Lo que se pide =
Decide si cada afirmación concuerda con el texto sobre la casa de la abuela Andrea en Paraguachí. Responde sí o no a cada una y cita textualmente las palabras que lo deciden.
1. La playa más cercana quedaba a 20 minutos a pie.
2. Quien narra llegaba a la casa a finales de diciembre.
3. El pozo todavía tenía un recipiente para sacar el agua.

Texto de lectura =
I

La casa de la abuela Andrea en Paraguachí era fresca, sobre todo porque estaba ubicada en una parte de la isla especialmente verde y fértil, flanqueada por el cerro Guayamurí, del que baja una brisa fuerte y constante que hace hablar a los árboles. Aunque estaba bañada por el sol, la playa más cercana quedaba a 20 minutos a pie.

La frescura de la casa, el verdor del terreno, lo tibio de la tierra roja en la que se sembraban patillas, melones, ajíes y hasta tabaco se debía, además, a un pozo subterráneo. Yo llegaba a aquella casa en los primeros días de septiembre y corría feliz, sola, hasta el aljibe. Me asomaba a aquel inmenso hueco en la tierra bajo unas matas de mamón frondosas y alcanzaba a ver el agua. Ya no había allí un recipiente para sacarla y llenar el abrevadero de las vacas que estaba al lado, pero leía la inscripción que en el borde del pozo había mandado a hacer mi abuelo, la fecha de la construcción, años antes del nacimiento de mi madre.

Material recopilado =
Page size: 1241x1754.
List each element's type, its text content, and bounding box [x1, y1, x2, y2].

Respuesta escrita =
1. Sí: "la playa más cercana quedaba a 20 minutos a pie".
2. No: "Yo llegaba a aquella casa en los primeros días de septiembre".
3. No: "Ya no había allí un recipiente para sacarla".